=== DIRECTIONS ===
Please reproduce the lines of the material below verbatim, from its start through the line that contains "Стали свидетелем происшествия, чего-то".

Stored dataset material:
☆ ☆ ☆ ☆ ☆

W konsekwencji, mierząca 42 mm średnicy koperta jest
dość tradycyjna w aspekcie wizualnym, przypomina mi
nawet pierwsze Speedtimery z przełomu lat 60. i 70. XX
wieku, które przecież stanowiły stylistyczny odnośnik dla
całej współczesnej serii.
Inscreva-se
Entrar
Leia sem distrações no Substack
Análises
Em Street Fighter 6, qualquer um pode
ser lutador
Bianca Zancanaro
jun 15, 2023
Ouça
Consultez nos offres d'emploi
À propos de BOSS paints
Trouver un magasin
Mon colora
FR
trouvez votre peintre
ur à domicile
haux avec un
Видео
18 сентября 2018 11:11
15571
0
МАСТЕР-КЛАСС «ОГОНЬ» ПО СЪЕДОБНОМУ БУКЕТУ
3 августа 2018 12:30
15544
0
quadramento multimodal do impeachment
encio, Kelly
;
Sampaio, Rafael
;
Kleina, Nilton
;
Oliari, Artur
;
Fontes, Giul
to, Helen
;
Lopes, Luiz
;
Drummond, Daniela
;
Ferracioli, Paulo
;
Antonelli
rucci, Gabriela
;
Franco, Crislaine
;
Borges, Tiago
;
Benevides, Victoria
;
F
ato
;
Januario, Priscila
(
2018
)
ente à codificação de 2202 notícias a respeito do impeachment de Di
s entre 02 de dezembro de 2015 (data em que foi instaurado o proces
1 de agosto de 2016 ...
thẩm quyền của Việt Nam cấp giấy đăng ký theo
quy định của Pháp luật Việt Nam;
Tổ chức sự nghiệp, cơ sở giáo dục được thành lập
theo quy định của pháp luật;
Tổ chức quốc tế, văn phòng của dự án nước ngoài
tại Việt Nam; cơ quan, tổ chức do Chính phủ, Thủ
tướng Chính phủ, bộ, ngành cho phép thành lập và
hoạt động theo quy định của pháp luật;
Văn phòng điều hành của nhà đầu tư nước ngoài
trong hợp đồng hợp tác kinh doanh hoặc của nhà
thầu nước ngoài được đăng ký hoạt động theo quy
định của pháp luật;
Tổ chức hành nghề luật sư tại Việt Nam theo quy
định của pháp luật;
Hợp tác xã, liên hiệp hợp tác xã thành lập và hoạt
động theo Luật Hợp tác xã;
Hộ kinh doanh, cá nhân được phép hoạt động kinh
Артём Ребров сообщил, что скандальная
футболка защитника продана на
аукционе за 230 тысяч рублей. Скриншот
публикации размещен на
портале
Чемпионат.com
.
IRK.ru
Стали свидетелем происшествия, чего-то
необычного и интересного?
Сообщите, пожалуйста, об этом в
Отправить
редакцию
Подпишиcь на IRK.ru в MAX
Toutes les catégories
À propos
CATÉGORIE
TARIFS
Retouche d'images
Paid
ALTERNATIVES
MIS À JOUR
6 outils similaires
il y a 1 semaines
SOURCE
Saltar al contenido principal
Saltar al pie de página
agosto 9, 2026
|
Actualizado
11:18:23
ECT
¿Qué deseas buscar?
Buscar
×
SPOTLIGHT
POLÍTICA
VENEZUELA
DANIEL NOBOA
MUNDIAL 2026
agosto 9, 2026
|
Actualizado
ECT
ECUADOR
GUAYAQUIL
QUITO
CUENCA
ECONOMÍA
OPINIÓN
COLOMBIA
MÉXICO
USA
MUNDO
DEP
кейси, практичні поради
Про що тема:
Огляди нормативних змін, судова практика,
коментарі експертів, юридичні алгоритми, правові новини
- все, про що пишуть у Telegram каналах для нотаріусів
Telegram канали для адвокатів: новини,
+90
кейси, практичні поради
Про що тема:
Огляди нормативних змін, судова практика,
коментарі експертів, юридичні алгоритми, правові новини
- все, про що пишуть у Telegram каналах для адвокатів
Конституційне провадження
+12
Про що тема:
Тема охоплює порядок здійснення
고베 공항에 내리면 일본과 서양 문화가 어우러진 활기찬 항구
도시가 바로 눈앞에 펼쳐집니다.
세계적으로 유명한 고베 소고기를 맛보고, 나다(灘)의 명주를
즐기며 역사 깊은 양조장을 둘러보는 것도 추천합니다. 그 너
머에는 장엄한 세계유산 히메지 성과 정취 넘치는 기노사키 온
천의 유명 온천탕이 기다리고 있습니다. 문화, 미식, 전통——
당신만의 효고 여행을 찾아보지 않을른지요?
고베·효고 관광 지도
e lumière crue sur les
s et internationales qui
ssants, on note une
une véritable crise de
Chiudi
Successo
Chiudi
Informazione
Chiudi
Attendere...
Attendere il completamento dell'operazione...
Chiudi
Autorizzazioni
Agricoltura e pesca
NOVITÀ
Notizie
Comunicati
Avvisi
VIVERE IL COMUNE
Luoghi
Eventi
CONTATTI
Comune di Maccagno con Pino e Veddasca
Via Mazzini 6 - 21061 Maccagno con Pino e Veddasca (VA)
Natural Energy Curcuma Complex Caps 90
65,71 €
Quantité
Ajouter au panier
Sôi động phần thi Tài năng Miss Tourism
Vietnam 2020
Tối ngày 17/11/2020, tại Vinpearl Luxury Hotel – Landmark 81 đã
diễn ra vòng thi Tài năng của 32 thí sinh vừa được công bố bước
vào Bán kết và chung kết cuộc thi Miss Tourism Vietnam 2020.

☆ ☆ ☆ ☆ ☆

=== EXPECTED ANSWER ===
W konsekwencji, mierząca 42 mm średnicy koperta jest
dość tradycyjna w aspekcie wizualnym, przypomina mi
nawet pierwsze Speedtimery z przełomu lat 60. i 70. XX
wieku, które przecież stanowiły stylistyczny odnośnik dla
całej współczesnej serii.
Inscreva-se
Entrar
Leia sem distrações no Substack
Análises
Em Street Fighter 6, qualquer um pode
ser lutador
Bianca Zancanaro
jun 15, 2023
Ouça
Consultez nos offres d'emploi
À propos de BOSS paints
Trouver un magasin
Mon colora
FR
trouvez votre peintre
ur à domicile
haux avec un
Видео
18 сентября 2018 11:11
15571
0
МАСТЕР-КЛАСС «ОГОНЬ» ПО СЪЕДОБНОМУ БУКЕТУ
3 августа 2018 12:30
15544
0
quadramento multimodal do impeachment
encio, Kelly
;
Sampaio, Rafael
;
Kleina, Nilton
;
Oliari, Artur
;
Fontes, Giul
to, Helen
;
Lopes, Luiz
;
Drummond, Daniela
;
Ferracioli, Paulo
;
Antonelli
rucci, Gabriela
;
Franco, Crislaine
;
Borges, Tiago
;
Benevides, Victoria
;
F
ato
;
Januario, Priscila
(
2018
)
ente à codificação de 2202 notícias a respeito do impeachment de Di
s entre 02 de dezembro de 2015 (data em que foi instaurado o proces
1 de agosto de 2016 ...
thẩm quyền của Việt Nam cấp giấy đăng ký theo
quy định của Pháp luật Việt Nam;
Tổ chức sự nghiệp, cơ sở giáo dục được thành lập
theo quy định của pháp luật;
Tổ chức quốc tế, văn phòng của dự án nước ngoài
tại Việt Nam; cơ quan, tổ chức do Chính phủ, Thủ
tướng Chính phủ, bộ, ngành cho phép thành lập và
hoạt động theo quy định của pháp luật;
Văn phòng điều hành của nhà đầu tư nước ngoài
trong hợp đồng hợp tác kinh doanh hoặc của nhà
thầu nước ngoài được đăng ký hoạt động theo quy
định của pháp luật;
Tổ chức hành nghề luật sư tại Việt Nam theo quy
định của pháp luật;
Hợp tác xã, liên hiệp hợp tác xã thành lập và hoạt
động theo Luật Hợp tác xã;
Hộ kinh doanh, cá nhân được phép hoạt động kinh
Артём Ребров сообщил, что скандальная
футболка защитника продана на
аукционе за 230 тысяч рублей. Скриншот
публикации размещен на
портале
Чемпионат.com
.
IRK.ru
Стали свидетелем происшествия, чего-то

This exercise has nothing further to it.